_TASK MATERIAL_
START

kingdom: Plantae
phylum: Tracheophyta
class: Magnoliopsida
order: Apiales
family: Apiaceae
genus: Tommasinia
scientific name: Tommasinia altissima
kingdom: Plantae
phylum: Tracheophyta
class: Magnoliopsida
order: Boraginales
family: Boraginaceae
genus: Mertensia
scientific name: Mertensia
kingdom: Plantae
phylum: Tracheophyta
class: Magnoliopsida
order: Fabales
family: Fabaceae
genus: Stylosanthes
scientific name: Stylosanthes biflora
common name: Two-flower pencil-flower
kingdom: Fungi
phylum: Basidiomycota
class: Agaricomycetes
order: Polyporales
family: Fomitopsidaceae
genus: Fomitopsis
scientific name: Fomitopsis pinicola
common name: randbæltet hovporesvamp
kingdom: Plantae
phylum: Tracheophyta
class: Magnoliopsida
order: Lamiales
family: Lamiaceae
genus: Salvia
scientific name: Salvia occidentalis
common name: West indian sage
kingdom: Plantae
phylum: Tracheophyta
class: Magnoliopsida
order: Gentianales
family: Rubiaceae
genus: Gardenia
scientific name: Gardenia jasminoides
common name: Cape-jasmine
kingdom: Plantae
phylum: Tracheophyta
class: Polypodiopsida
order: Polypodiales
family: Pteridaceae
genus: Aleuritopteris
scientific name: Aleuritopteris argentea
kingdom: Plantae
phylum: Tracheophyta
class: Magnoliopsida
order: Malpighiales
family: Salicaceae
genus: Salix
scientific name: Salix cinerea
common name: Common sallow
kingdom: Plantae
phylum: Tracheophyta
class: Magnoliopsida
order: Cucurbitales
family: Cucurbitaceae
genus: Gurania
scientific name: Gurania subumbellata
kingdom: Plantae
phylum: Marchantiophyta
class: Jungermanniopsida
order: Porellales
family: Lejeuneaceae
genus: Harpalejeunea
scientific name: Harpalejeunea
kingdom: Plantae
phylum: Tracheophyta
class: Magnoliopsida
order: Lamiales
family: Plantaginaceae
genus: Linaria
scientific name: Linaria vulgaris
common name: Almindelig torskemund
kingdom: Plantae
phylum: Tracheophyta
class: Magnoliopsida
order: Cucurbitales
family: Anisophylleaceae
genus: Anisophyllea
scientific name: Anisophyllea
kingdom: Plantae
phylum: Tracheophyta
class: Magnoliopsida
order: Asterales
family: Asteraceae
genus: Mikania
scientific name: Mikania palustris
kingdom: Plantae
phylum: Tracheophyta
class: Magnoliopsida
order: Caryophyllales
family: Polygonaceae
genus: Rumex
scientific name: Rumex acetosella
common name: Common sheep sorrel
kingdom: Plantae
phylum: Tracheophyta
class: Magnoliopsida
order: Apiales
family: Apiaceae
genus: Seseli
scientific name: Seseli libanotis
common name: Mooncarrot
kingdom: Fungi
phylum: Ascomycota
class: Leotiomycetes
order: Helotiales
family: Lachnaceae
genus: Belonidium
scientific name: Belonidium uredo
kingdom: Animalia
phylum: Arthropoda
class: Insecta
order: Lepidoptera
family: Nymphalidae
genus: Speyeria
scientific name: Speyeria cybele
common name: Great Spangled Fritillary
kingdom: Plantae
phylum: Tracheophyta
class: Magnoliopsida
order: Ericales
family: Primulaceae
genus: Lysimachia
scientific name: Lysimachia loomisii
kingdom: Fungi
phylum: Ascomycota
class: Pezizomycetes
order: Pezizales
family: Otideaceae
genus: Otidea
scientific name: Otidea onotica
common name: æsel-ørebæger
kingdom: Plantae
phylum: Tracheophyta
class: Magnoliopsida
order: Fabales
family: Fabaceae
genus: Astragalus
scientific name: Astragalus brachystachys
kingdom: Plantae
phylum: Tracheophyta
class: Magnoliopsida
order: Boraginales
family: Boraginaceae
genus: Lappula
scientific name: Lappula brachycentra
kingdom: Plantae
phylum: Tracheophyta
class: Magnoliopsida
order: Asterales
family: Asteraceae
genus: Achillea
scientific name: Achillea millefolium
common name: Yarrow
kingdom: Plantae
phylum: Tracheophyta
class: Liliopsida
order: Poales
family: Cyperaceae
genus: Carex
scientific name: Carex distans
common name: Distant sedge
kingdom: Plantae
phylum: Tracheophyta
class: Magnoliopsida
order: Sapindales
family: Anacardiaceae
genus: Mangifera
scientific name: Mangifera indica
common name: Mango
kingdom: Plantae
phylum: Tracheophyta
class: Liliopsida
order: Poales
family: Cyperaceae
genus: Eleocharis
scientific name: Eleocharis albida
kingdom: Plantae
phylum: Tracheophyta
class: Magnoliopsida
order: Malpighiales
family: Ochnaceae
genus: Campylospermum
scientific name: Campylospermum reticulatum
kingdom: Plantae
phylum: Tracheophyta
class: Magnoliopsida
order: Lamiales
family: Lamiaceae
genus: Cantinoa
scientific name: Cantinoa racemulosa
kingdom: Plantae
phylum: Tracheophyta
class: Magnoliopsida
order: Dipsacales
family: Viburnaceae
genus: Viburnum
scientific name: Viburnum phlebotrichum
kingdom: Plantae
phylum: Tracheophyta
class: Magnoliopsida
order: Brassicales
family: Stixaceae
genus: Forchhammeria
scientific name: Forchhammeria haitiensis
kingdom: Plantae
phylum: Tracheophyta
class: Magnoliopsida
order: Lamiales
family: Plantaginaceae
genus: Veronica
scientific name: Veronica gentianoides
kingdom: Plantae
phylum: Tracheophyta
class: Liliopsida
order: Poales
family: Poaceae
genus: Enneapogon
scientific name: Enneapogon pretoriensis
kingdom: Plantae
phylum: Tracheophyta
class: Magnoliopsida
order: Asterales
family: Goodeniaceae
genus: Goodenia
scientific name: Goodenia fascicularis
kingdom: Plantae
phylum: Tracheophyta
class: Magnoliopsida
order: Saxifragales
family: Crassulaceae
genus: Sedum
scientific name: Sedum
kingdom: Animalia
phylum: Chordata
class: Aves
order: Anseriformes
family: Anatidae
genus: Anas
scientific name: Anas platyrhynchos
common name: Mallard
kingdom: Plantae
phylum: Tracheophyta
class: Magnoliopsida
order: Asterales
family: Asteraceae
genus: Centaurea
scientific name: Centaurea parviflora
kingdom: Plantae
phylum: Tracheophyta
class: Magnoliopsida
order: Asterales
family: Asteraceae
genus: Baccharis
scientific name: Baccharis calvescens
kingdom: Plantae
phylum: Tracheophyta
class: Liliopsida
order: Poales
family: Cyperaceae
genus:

END

_WRITTEN EXERCISE_
Rewrite the lines from the one containing "order: Saxifragales" through the end of the listing, inclusive, and replace "scientific name" with "taxon name" while leaving everything else unchanged.

_TASK SOLUTION_
order: Saxifragales
family: Crassulaceae
genus: Sedum
taxon name: Sedum
kingdom: Animalia
phylum: Chordata
class: Aves
order: Anseriformes
family: Anatidae
genus: Anas
taxon name: Anas platyrhynchos
common name: Mallard
kingdom: Plantae
phylum: Tracheophyta
class: Magnoliopsida
order: Asterales
family: Asteraceae
genus: Centaurea
taxon name: Centaurea parviflora
kingdom: Plantae
phylum: Tracheophyta
class: Magnoliopsida
order: Asterales
family: Asteraceae
genus: Baccharis
taxon name: Baccharis calvescens
kingdom: Plantae
phylum: Tracheophyta
class: Liliopsida
order: Poales
family: Cyperaceae
genus:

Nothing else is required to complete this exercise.